This week, we’re going to look at different online techniques you can try to help increase your conversion and donation rates. I’d love to be able to share your ideas as well, so please email me at nick@directtodonor.com with your comments and case studies. Or leave them in the comments section below, where we actually have intelligent conversations, unlike some sites (*cough*cough*YouTubecomments*cough*cough*).
We’ll start with simplifying our donation page. As patron saint/oversoul of simplification Henry David Thoreau almost said:
“Our [donation form] is frittered away by detail… Simplicity, simplicity, simplicity*! I say, let your [form requests] be as two or three, and not a hundred or a thousand; instead of a million count half a dozen, and keep your accounts on your thumb nail.”
Let’s start from first principles. What is the point of your donation page?
It’s not a trick question. The point is to get donations. Anything else on that page should be subordinated to helping the person coming to the page make the donation for which they came to the page.
Once you have this as the aim, you’ll find that many of the things you put on that page don’t help in this regard:
Top navigation. You should still have your logo that links back to your home page. After all, you could do as well in user interface design with the maxim “never make the user use the back button” as you could in Christianity knowing only the Golden Rule. In each, there’s a lot more to learn, but that one bit will get you through for now.
But do you need the link to each area of your mission, your about us page, and so on? You do not, because the goal of the page is to get donations. Take a look at St. Jude’s home page.
It serves those who want to learn about, engage with, and donate to the organization. However, once you go to donate, they know what you are there for and everything else melts away:
Only those things necessary to make a donation remain.
Extraneous fields. The donation form is not the place to ask for your entire database to be filled in. Thus, prefix, middle name, and suffix can all be deleted. Nor is it the place to ask for things you are interested in, but do not need. Thus, phone number, fax number, connection to the cause, etc., should all go away. (This is not to say you shouldn’t ask for them; that’s why God invented the confirmation page and/or post-donation survey.)

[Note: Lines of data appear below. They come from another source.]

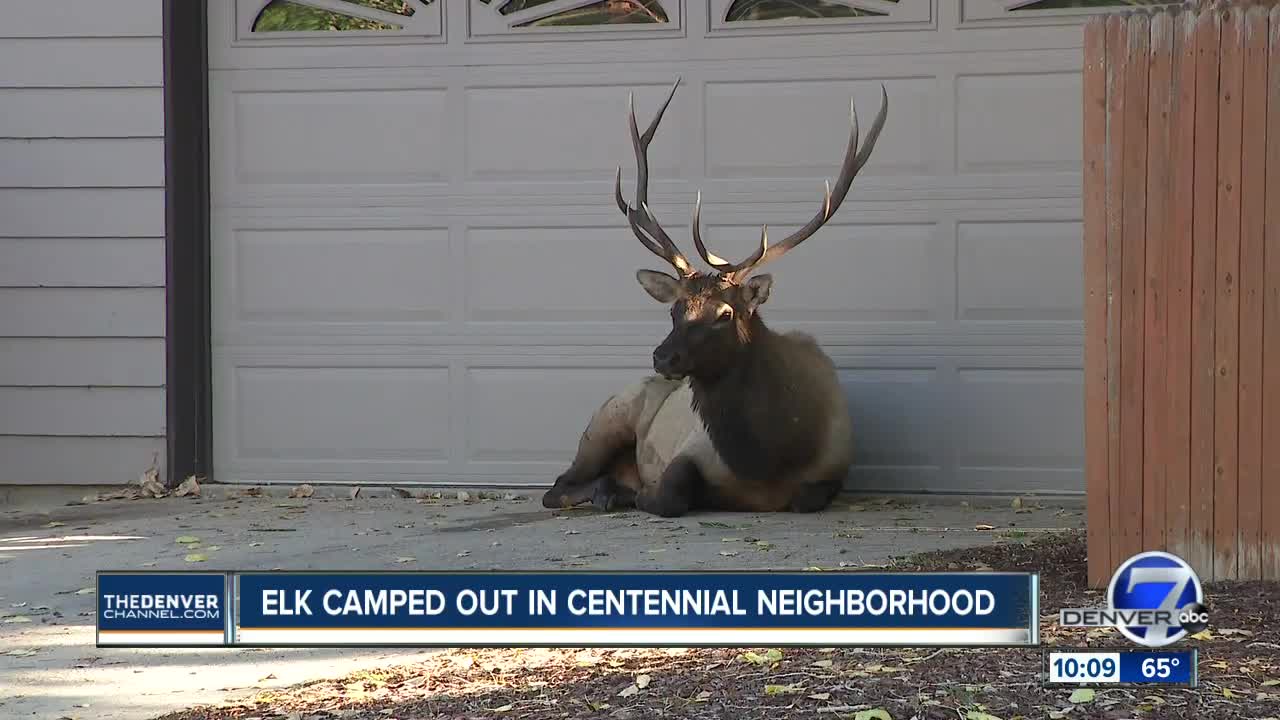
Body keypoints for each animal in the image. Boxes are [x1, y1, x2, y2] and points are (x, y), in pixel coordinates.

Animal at [542, 77, 890, 515]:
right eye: (674, 309)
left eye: (725, 313)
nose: (663, 357)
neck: (769, 459)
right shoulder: (690, 450)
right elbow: (669, 493)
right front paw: (637, 493)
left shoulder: (835, 467)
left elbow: (806, 499)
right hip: (606, 420)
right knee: (557, 486)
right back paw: (608, 491)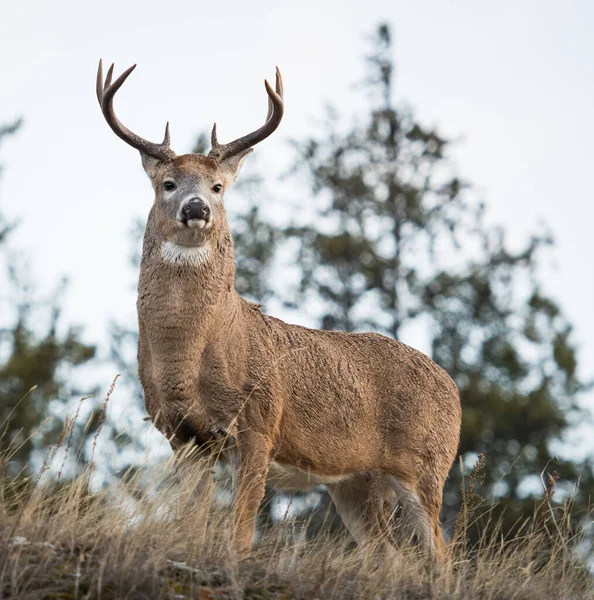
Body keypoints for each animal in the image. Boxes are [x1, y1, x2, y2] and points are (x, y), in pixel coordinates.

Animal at [95, 58, 460, 560]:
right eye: (167, 184)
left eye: (218, 186)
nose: (196, 208)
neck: (188, 358)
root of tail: (454, 389)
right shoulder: (182, 435)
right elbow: (192, 519)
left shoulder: (259, 423)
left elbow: (241, 528)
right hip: (356, 484)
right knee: (390, 556)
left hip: (426, 465)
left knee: (442, 555)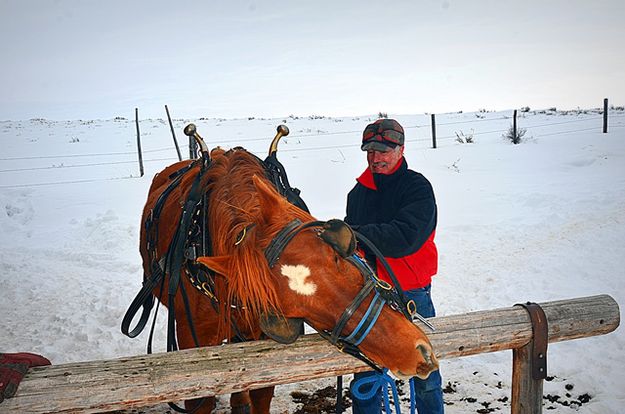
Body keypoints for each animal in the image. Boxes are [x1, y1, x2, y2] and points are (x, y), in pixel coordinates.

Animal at [124, 125, 436, 414]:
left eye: (337, 257)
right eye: (296, 308)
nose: (416, 354)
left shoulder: (260, 338)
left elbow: (260, 389)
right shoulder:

Any more convincing than is necessary. I’m being intentionally vague here. The challenge is that people come to your donation form from very different places. If they came to your site, clicked on your light box (which we’ll talk about later in the week), and got to your donation form, they probably need some convincing to donate.
On the other hand, if a person subscribed to your e-newsletter, got your welcome series (you do have a welcome series don’t you? If not, learn the basics here), and clicked to donate on the final email, they have already followed the journey you set out for them. They are convinced and converted, so get them on their way successfully.
There was a great test I recommend a read of here. In a nutshell, a nonprofit was testing their donation form, which normally had a video at the top of it, versus a back-end book premium.
The key to this test (I believe) was that it connected with email — people would already have been sold once they got to the page. Thus, the non-video version had three times the conversion rate of the video version. The goal of the page was to get them to donate, not to get them to watch the video.
This isn’t to say that the video can’t be an important part of the conversion process; just that it probably doesn’t belong on the donation form.
Similarly, reducing copy at the top of this email acquisition campaign increased response by 26%.
So I would definitely test taking much of the verbiage out of your donation page and see what happens to your conversion rate.
Remember, a simple donation form is (usually) a converting donation form.
* Yes, he said “Simplicity, simplicity, simplicity” instead of “simplify, simplify, simplify.” I was surprised too.
A good point from friend-of-the-blog Angela Struebing: another good tactic is to ask for the email first or very early on — that way you can run a donation form abandonment program more easily, as you’ll have a means of communication. Thanks, Angela!